'Intelligent discontent is the mainspring of civilization.' -- Eugene V. Debs

Wednesday, March 09, 2011

Sacramento Deflated (Part 2) 

An air of resignation has settled over Sacramento in regard to the loss of the city's NBA franchise, the Sacramento Kings. Our mayor, former NBA player Kevin Johnson, has publicly stated that there is nothing more that the city can do to retain the team. The Kings will only stay in Sacramento if negotiations to move the team to Anaheim collapse. No one thinks that such an outcome is likely, and the more cynically minded believe that an agreement for the team to play in The Pond, the sports arena in Anaheim, has already been reached, concealed for the purpose of ensuring high levels of attendance in Sacramento until the end of the season.

For Sacramento, this is the best possible outcome, although the mayor will persist in efforts to construct a publicly subsidized entertainment facility. In the absence of the Kings, and Governor Jerry Brown's effort to redirect state redevelopment funds towards education, as given expression by his remark that we have to put education first and entertainment second, the probability of such a project going forward has dropped significantly. Without the Kings, it will be even more difficult to persuade the public to support any subsidy, and, without redevelopment funds, it will be hard to develop a plausible financial plan to pay for building and operating it. Upon being asked specifically about the use of redevelopment funds to build stadiums for football teams, such as the San Francisco 49ers and the Oakland Raiders, Brown stated, Private enterprise should be able to survive on its own, as witnessed at Pac Bell Park. His reference to Pac Bell Park alludes to the fact that the owners of the San Francisco Giants built a stadium south of Market in the 1990s without the use of such funds.
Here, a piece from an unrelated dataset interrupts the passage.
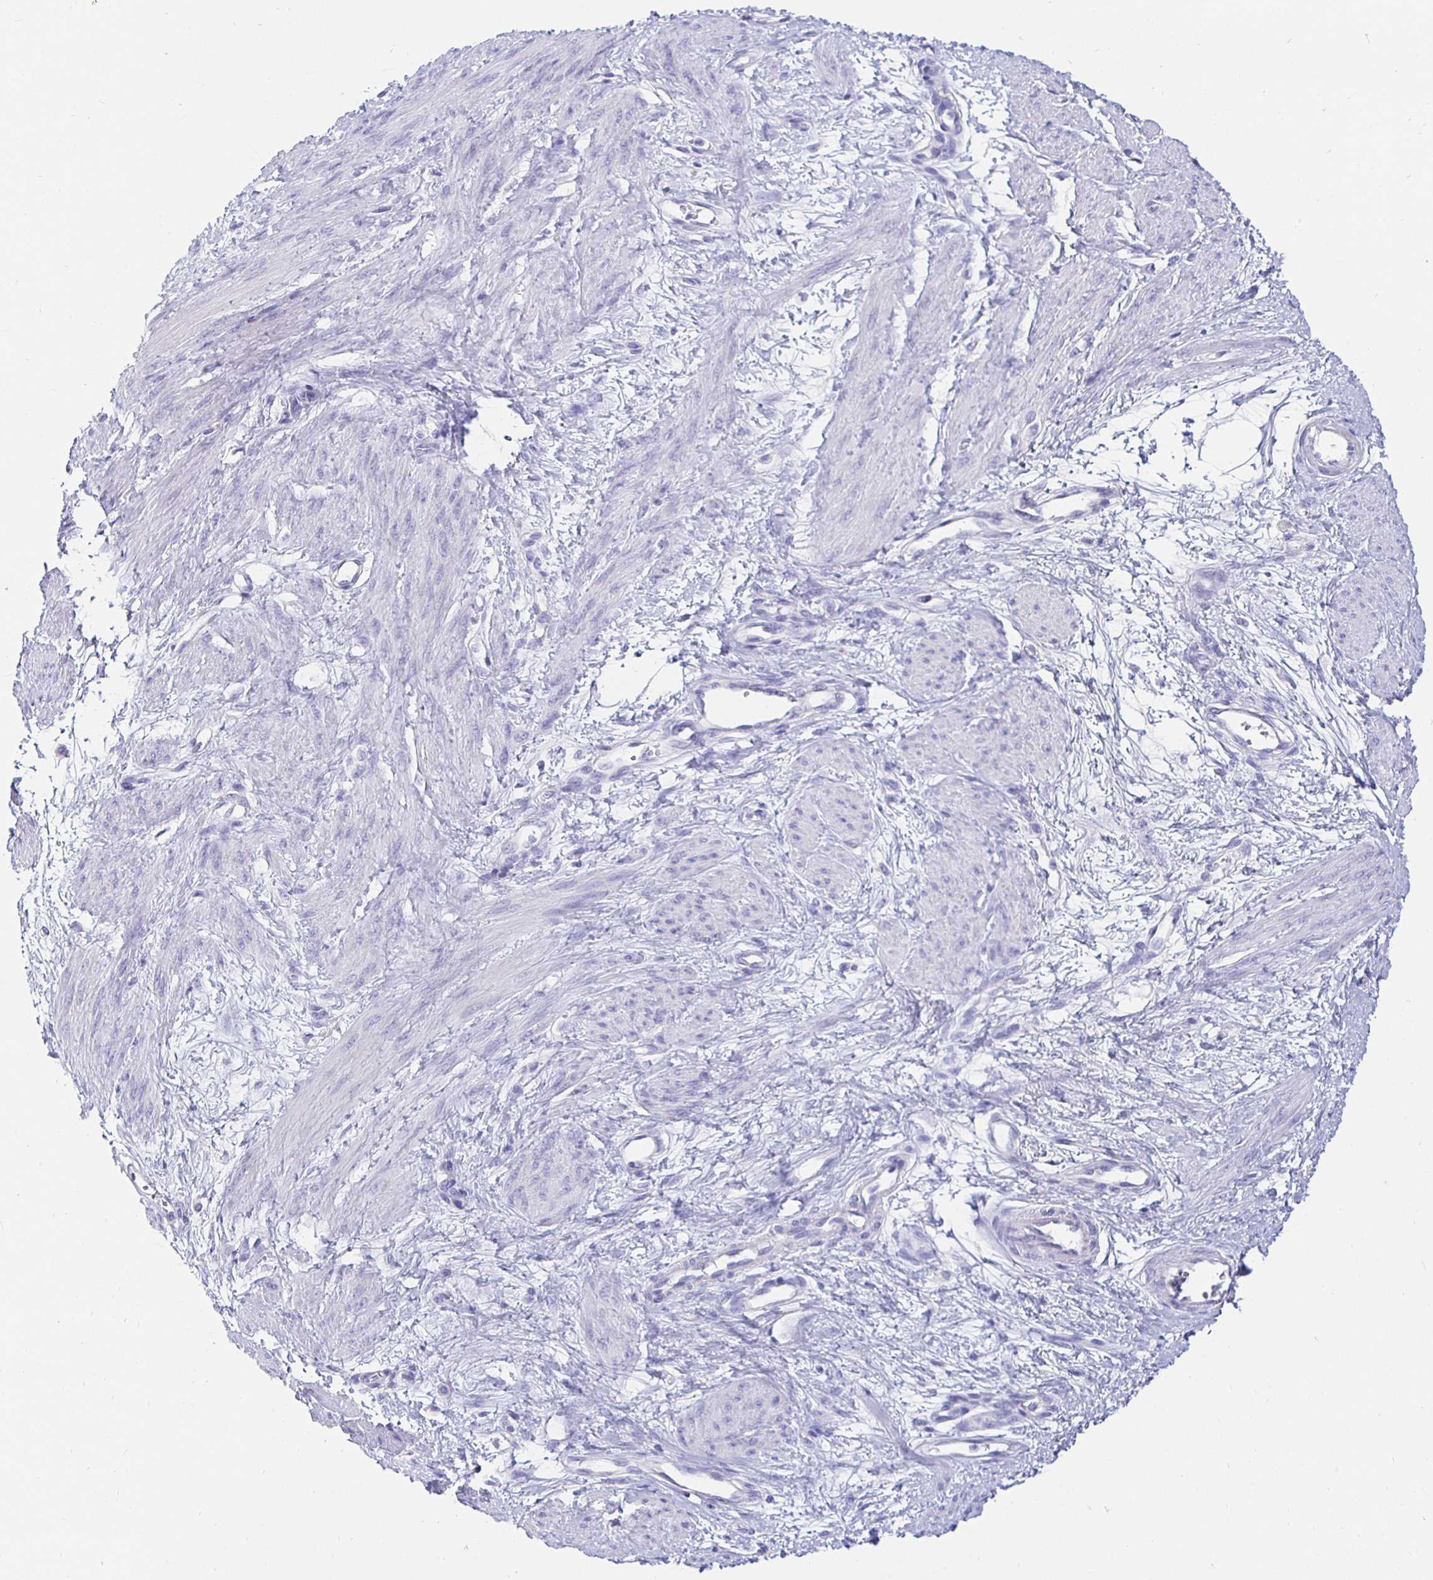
{"staining": {"intensity": "negative", "quantity": "none", "location": "none"}, "tissue": "smooth muscle", "cell_type": "Smooth muscle cells", "image_type": "normal", "snomed": [{"axis": "morphology", "description": "Normal tissue, NOS"}, {"axis": "topography", "description": "Smooth muscle"}, {"axis": "topography", "description": "Uterus"}], "caption": "This image is of unremarkable smooth muscle stained with immunohistochemistry to label a protein in brown with the nuclei are counter-stained blue. There is no expression in smooth muscle cells.", "gene": "UMOD", "patient": {"sex": "female", "age": 39}}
So, instead of directing municipal resources towards a redevelopment scheme that will require millions of subsidy dollars to enrich the owners of a sports franchise, Sacramento can now rationally attempt to address the needs of the city's people, such as indigent health care, recreational activities, assistance for the homeless, who, by the way, just got evicted from their self-governed camp along the river, treatment for the mentally disordered, police and fire protection and affordable housing, among others. By liberating itself from the neoliberal insistence that the city must be gentrified with municipal funds to provide a comfortable entertainment playground for middle and upper middle class people who predominately live on the city's periphery, Sacramento can focus its resources upon improving the city's quality of life, not just for people who can afford events at a glamourous entertainment facility and patronize the upscale restaurants and bars associated with it, but for all of the people who live within the various communities within its boundaries. In this, Sacramento can set an example for other cities around the country to emulate. Yes, there is life after the loss of a professional sports franchise, and a pretty good one with possibilities that were foreclosed by the demands of the team's millionaire owners and their fans.

But, beyond this, there is an interesting social question. Over the past couple of weeks, I have perused the Sactown Royalty website, where local Kings fans have expressed their dismay over the prospect of losing the franchise. While some have expressed a predictable right wing anger towards those who would dare suggest that the city should use its funds to assist the homeless instead of subsidizing an arena for the owners of the Kings, the wealthy Maloofs, many others say that they will be adrift without the Kings and the NBA. Much of their life away from work appears to have been centered around going to Kings games, watching Kings games on television and following the NBA more generally. It is easy to dismiss them as a subculture of obsessed fans, but I think that this is mistaken. There are a lot of people who believe that Sacramento is nothing without the Kings, and have a limited concept of fulfillment through participating within the larger community around them. Instead, they conflate their gratification with the ability of the Maloofs to enrich themselves while providing an entertainment facility for them. The notion that their lives might be better in the absence of their deference to the Maloofs doesn't occur to them. Fans have accepted a neo-feudal identity demanded of them by the Maloofs and the NBA. As a result, we are subjected to fans complaining on local radio sports talk shows about what the Maloofs have put up with, as if the Maloofs have been victimized because of the city's failure to subsidize their basketball team.

Of course, it is easy to ridicule this, but, if we do so, we miss something more important. Professional sports are serving the purpose of atomizing society in such a way as to impair the ability of people to see themselves as part of a larger collective. Or, perhaps, more accurately, professional sports have substituted an innocuous collective identity for one that would encourage people to understand how they could work together and challenge those who take advantage of them and worsen the conditions of their daily lives. Embedded within this fandom is a tendency to induce people to accept a conservative, socially Darwinian vision of society that they might otherwise never accept, hence, the willingness to cast the Maloofs as victims of a government that refuses subsidize them. The means by which we can overcome the allure of this branded form of social identity is not readily apparent. For those of us on the left, we should consider how to confront this dilemma, a dilemma that is central to the persistence of neoliberalism, and, possibly, capitalism itself.